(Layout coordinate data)
--------------------------------
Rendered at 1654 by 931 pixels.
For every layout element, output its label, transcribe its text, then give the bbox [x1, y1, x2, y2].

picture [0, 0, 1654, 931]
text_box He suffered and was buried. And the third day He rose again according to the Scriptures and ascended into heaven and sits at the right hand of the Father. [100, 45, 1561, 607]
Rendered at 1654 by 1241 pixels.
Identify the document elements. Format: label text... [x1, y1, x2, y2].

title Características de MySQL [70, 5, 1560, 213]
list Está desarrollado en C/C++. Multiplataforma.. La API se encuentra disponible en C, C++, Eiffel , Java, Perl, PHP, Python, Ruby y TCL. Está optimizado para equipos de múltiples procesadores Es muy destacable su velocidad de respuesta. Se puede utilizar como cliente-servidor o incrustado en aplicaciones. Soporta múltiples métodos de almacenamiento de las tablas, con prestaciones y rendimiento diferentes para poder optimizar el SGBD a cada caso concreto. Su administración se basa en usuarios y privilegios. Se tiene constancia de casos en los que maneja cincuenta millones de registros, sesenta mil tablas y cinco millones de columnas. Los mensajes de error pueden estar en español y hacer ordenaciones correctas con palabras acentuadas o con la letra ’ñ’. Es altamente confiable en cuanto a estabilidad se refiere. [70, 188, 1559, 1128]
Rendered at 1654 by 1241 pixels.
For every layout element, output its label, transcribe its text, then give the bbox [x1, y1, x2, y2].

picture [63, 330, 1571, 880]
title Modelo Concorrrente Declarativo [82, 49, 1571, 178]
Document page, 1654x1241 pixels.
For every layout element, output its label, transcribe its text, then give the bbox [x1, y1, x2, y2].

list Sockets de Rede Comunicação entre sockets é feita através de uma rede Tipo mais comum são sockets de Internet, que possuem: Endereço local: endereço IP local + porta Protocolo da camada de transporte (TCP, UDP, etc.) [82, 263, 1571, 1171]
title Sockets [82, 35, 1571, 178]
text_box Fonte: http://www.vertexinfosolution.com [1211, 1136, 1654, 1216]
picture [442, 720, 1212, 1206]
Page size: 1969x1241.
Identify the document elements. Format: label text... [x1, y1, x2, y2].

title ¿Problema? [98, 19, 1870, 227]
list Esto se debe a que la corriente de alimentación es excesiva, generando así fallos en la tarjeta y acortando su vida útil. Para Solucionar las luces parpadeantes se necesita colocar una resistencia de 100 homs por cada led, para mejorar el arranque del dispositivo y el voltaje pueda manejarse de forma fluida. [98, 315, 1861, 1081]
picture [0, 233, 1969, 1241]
--------------------------------
WRITTEN TASK → Reproduce the layout coordinate data above verbatim, from the first line through the last, with no alterations.

SOLUTION TO THE EXERCISE →
Rendered at 1654 by 931 pixels.
For every layout element, output its label, transcribe its text, then give the bbox [x1, y1, x2, y2].

picture [0, 0, 1654, 931]
text_box He suffered and was buried. And the third day He rose again according to the Scriptures and ascended into heaven and sits at the right hand of the Father. [100, 45, 1561, 607]
Rendered at 1654 by 1241 pixels.
Identify the document elements. Format: label text... [x1, y1, x2, y2].

title Características de MySQL [70, 5, 1560, 213]
list Está desarrollado en C/C++. Multiplataforma.. La API se encuentra disponible en C, C++, Eiffel , Java, Perl, PHP, Python, Ruby y TCL. Está optimizado para equipos de múltiples procesadores Es muy destacable su velocidad de respuesta. Se puede utilizar como cliente-servidor o incrustado en aplicaciones. Soporta múltiples métodos de almacenamiento de las tablas, con prestaciones y rendimiento diferentes para poder optimizar el SGBD a cada caso concreto. Su administración se basa en usuarios y privilegios. Se tiene constancia de casos en los que maneja cincuenta millones de registros, sesenta mil tablas y cinco millones de columnas. Los mensajes de error pueden estar en español y hacer ordenaciones correctas con palabras acentuadas o con la letra ’ñ’. Es altamente confiable en cuanto a estabilidad se refiere. [70, 188, 1559, 1128]
Rendered at 1654 by 1241 pixels.
For every layout element, output its label, transcribe its text, then give the bbox [x1, y1, x2, y2].

picture [63, 330, 1571, 880]
title Modelo Concorrrente Declarativo [82, 49, 1571, 178]
Document page, 1654x1241 pixels.
For every layout element, output its label, transcribe its text, then give the bbox [x1, y1, x2, y2].

list Sockets de Rede Comunicação entre sockets é feita através de uma rede Tipo mais comum são sockets de Internet, que possuem: Endereço local: endereço IP local + porta Protocolo da camada de transporte (TCP, UDP, etc.) [82, 263, 1571, 1171]
title Sockets [82, 35, 1571, 178]
text_box Fonte: http://www.vertexinfosolution.com [1211, 1136, 1654, 1216]
picture [442, 720, 1212, 1206]
Page size: 1969x1241.
Identify the document elements. Format: label text... [x1, y1, x2, y2].

title ¿Problema? [98, 19, 1870, 227]
list Esto se debe a que la corriente de alimentación es excesiva, generando así fallos en la tarjeta y acortando su vida útil. Para Solucionar las luces parpadeantes se necesita colocar una resistencia de 100 homs por cada led, para mejorar el arranque del dispositivo y el voltaje pueda manejarse de forma fluida. [98, 315, 1861, 1081]
picture [0, 233, 1969, 1241]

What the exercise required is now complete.